わかりやすければ良いってもんじゃないだろうに……。
「って、もしかしてエルフをメロメロにする効果ってのも、世界に1つしかない味がどんなか興味があるからって意味か?」
「おっ、思ったより賢いな。正解だ」
「詐欺じゃねぇか! あの宣伝文句、大体嘘じゃん! お前等が食べたいだけじゃん!」
結婚して1人に縛られるより独身で遊んでたい精神じゃん、という例えは辛うじて喉の奥に押しこんだ。幼女の教育によろしくない。
しかし、購入者(代理)の目の前で事実を突きつけられても、2人は顔色一つ変えなかった。
「嘘でも詐欺でもないのですから当然ですわ」
「ああ。里の外に出られるようになった祝いに細い繊維の入ったスープを飲んだことがあるだけってのも、宮廷晩餐会ですら特別な時にしか出されないってのも本当のことだぞ」
「キノコや薬味感覚でンボンゴを入れてただけだろ!? 特別は『豪華な席』じゃなくて『食に困った時』って意味だろ!?」
「貴重品なんて一言も言ってないしぃ~。エルフでも好きなヤツは好きだしぃ~」
うぜぇ……顎をクイッとしてるのがとてつもなくうぜぇ……せめてツリーがやってくれ。野郎は見るに堪えん。

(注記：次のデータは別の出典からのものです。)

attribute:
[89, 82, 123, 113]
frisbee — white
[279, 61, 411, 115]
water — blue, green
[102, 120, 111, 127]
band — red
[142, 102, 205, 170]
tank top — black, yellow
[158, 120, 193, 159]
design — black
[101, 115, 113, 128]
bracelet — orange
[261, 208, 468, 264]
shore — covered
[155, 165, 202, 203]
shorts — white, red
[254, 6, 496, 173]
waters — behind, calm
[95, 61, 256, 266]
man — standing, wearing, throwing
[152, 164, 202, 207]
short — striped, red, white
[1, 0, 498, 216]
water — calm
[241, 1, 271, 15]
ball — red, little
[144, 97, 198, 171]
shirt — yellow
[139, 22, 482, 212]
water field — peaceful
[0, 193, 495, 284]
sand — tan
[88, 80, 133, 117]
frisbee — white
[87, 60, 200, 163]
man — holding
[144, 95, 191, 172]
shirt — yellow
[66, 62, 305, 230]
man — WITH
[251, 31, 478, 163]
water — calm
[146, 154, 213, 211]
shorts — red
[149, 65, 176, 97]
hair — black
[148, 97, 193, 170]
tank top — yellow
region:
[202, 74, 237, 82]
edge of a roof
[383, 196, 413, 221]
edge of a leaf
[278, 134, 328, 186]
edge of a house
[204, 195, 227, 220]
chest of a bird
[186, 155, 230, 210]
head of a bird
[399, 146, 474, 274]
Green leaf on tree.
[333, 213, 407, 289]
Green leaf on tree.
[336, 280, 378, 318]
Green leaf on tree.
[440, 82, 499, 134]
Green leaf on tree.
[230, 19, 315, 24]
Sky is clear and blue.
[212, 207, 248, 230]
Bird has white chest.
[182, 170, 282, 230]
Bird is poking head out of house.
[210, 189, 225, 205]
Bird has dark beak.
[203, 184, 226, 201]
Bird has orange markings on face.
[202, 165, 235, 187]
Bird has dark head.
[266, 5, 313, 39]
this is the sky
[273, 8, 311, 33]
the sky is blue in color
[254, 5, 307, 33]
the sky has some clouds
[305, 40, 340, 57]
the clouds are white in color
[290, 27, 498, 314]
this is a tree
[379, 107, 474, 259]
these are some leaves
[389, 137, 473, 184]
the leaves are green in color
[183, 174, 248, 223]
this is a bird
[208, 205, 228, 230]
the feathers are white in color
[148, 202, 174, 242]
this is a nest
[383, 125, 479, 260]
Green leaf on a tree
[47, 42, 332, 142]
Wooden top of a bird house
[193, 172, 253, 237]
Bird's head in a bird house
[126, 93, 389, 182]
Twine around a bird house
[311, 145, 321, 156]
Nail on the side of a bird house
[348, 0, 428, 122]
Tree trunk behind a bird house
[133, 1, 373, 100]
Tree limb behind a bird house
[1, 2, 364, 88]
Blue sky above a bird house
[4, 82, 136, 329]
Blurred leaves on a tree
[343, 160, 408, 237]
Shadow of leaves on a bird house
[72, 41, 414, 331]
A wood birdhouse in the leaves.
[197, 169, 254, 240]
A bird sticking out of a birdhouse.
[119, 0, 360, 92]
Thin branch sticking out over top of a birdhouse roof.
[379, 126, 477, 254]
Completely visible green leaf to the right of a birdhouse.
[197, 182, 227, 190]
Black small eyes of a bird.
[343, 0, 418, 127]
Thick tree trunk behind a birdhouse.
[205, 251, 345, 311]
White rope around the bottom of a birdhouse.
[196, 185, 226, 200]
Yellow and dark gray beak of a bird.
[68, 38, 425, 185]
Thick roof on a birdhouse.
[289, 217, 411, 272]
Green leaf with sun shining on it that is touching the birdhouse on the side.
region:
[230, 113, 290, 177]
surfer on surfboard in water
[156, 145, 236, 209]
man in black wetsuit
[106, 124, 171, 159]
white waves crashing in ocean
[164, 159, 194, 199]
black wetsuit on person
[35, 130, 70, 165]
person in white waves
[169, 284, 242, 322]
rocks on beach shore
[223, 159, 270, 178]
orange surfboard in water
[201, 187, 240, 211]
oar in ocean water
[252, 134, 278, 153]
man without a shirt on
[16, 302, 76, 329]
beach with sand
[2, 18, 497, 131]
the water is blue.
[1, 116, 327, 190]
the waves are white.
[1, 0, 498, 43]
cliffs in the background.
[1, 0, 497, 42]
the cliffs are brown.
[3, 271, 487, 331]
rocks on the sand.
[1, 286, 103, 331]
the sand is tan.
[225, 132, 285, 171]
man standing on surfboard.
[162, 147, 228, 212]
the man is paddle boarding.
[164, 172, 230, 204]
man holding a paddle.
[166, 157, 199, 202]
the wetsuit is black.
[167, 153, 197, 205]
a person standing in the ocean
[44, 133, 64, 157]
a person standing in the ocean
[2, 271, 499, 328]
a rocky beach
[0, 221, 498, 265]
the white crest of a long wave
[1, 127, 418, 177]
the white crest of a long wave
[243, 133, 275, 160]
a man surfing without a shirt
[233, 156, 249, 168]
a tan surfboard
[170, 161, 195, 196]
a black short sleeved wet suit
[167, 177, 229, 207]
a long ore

「大体、それほどの高級品が金貨1枚で手に入るわけないではありませんか。わたし達と知り合えただけで十分元は取れていますわ」
「とうとう開き直ったな!」
「つーか怒るならお前じゃなくて金払ったシェラード家だろ。ま、この様子からして無いだろうけどよ」
それを言われると辛い。
過程や各々の意図はどうあれ、結果的に誰も損していないわけだし、ンボンゴもネタとして楽しめたら良しと……してくれるかなぁ。